This post is one of the series of blogs related to our work in Area Monitoring. We have decided to openly share our knowledge on this subject as we believe that discussion and comparison of approaches are required among all the groups involved in it. We would welcome any kind of feedback, ideas and lessons learned. For those willing to do it publicly, we are happy to host them at this place.
- High-Level Concept
- Data Handling
- Outlier detection
- Similarity Score
- Bare Soil Marker
- Mowing Marker
- Crop Type Marker (this post)
- Homogeneity Marker
- Parcel Boundary Detection
- Land Cover Classification (still to come)
- Minimum Agriculture Activity (still to come)
- Combining the Markers into Decisions
- Traffic Light System
- Expert Judgement Application
Crop type marker assigns each feature of interest (FOI) to a crop type group by using a trained machine learning (ML) model. Farmer’s declarations typically consist of hundreds of different crop types, which are grouped based on their properties, such as crops’ phenology, farming practice, etc. Grouping of crop types to crop groups can and should also consider business goals. The results of crop type marker trained to classify FOIs in Slovenia into eighteen different crop groups are presented here.

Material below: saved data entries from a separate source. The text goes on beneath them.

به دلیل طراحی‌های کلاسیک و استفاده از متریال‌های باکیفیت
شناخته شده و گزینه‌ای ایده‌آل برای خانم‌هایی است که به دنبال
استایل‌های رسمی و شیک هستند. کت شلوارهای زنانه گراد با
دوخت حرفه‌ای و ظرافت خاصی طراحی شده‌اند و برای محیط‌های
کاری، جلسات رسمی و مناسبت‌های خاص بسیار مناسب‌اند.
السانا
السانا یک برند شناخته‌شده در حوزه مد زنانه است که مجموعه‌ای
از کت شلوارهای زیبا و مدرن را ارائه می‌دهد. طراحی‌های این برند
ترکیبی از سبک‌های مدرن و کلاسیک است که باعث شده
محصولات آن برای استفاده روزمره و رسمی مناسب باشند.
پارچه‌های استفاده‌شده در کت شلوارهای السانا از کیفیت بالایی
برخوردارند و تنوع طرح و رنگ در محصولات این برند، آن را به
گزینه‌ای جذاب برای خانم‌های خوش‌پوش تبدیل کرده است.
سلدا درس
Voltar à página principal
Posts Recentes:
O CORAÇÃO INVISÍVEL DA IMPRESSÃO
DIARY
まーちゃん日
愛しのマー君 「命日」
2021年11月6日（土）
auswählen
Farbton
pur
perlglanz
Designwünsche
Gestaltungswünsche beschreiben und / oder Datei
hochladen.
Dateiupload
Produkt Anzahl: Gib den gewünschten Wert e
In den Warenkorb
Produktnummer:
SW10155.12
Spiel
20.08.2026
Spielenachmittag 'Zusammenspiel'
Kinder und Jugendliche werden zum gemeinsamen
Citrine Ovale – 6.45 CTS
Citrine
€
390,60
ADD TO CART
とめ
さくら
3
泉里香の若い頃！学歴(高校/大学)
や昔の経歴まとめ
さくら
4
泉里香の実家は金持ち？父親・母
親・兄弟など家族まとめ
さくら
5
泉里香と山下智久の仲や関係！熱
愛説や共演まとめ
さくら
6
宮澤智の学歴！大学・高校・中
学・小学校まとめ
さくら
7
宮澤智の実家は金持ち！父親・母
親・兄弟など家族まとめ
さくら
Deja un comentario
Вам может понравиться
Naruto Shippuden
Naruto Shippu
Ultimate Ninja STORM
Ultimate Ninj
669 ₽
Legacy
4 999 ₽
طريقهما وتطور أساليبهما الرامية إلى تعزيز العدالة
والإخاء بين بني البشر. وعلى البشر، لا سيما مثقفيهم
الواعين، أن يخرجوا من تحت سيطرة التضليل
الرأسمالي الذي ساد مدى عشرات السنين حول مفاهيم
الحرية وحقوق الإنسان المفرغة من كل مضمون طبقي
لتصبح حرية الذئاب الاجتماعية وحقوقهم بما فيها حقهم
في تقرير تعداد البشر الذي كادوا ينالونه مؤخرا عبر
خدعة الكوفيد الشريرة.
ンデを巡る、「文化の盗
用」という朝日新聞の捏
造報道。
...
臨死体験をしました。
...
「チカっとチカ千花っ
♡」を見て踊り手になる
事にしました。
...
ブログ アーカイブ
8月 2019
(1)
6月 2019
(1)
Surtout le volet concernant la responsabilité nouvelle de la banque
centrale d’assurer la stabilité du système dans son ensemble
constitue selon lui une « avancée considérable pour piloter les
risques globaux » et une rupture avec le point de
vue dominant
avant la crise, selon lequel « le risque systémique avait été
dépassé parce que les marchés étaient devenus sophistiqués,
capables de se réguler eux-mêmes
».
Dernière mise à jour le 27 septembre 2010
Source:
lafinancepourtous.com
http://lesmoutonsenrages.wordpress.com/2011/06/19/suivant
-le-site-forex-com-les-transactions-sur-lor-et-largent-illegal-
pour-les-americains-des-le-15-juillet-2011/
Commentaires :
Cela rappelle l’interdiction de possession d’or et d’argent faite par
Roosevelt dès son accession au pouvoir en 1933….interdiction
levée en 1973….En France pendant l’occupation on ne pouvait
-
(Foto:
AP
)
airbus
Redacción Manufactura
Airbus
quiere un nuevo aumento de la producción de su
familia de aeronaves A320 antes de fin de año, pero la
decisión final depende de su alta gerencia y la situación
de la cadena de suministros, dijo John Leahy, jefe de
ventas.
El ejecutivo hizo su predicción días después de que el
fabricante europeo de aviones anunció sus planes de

Slovenian Geospatial Aid Application (GSAA) dataset from years 2017, 2018, and 2019 as a source of grand truth were used. These datasets typically contain around 800000 FOIs, where each of them has the main crop being cultivated during the growing season declared. Slovenian datasets consist of almost 200 different crop types, which were grouped into meadows, fallow land, peas, hop, grass, winter rape, maize, winter cereals, ready legumes and/or grass mixture, pumpkins, vegetables, buckwheat, potatoes, vineyards, soybean, orchards and other.
The crop type model is a Long Short Term Memory (LSTM) recurrent neural network. The benefits of LSTM in the EO domain have been studied to large extent ( for example in A Satellite Time Series Dataset for Crop Type Identification and Self-Attention for Raw Optical Satellite Time Series Classification) and were shown to produce state-of-the-art results. The LSTM model can take raw unprocessed EO time-series as an input and requires no cloud filtering. Temporal resampling to a fixed time grid is also not required. The results, presented below, show that LSTM crop type models can generalize over years — model trained in past years can be used to transfer knowledge to the target year. This leads to better performance compared with models trained with target year data only. Also, less training data from the target year is required to obtain close-to-optimal results.
Training and test set are constructed by dividing Slovenia into a grid with a cell size of around 10 km x10 km as illustrated in the Figure below. Cells were randomly split into training and verification (test) cells. All FOIs (not shown) from blue (red) cells are part of the training (test) set. The training (test) sets consist of around 300000 (100000) FOIs per year.
Input features are time-series of all 13 Sentinel-2 bands without any cloud filtering or temporal resampling applied. To obtain fixed-length time-series that are required for training deep learning methods with batches, it was decided to sub-sample randomly each time series to a fixed length of 45 observations for the deep learning models while maintaining the sequential topology. In cases when FOI has less than 45 observations in total, all observations are taken and the time-series is padded with a constant value.
Results and discussion
We obtain the best result for 2019 by fine-tuning a pre-trained model on the 2017 and 2018 data. The per-class precision, recall, f1-score, and support are given in the Table below as evaluated on an independent test set FOIs from geographically independent regions. The overall accuracy is found to be 89.7%.
The figure below shows the confusion matrix of the best performing model.
One of the biggest benefits of neural nets is the ability to fine-tune them. In practice, this means training a model on dataset A, hoping that it learns domain-specific representation, and then fine-tuning and applying the model on dataset B. In the fine-tuning process even the learning rates of different layers can be adjusted and in turn controlled for how much low- or high-level parameters can change.
The figure below illustrates the benefit of training a model on different years (2017 and 2018) and then fine-tuning it on data from the target year (2019). The fine-tuning has been carried out with different amounts of data from 2019 to understand how the performance depends on training dataset size. The performance of a model trained from scratch on 2019 data only is also shown for comparison.
The figure shows that fine-tuning leads to better performing models for all training set sizes. The performance of a model trained from scratch on the entire training data can be surpassed by a pre-trained model, which is fine-tuned with only a few percent of FOIs from 2019. Fine-tuning of the pre-trained model has the largest impact on less frequent classes as shown in figures below.
Recently, another model has been trained to classify FOIs in twenty different crop groups. This grouping is more in line with the goals of common agricultural policy’s controls but also takes crop phenological properties into account. The biggest differences with respect to the above grouping are: permanent crops (orchards, hops, vineyards) are removed, and all crop types forming the other group are assigned to their proper group. The model trained from scratch on the 2019 dataset alone using this grouping achieves an overall accuracy of 93.9%. The confusion matrix of this model is shown in the Figure below. These results show how important it is to make appropriate crop type grouping.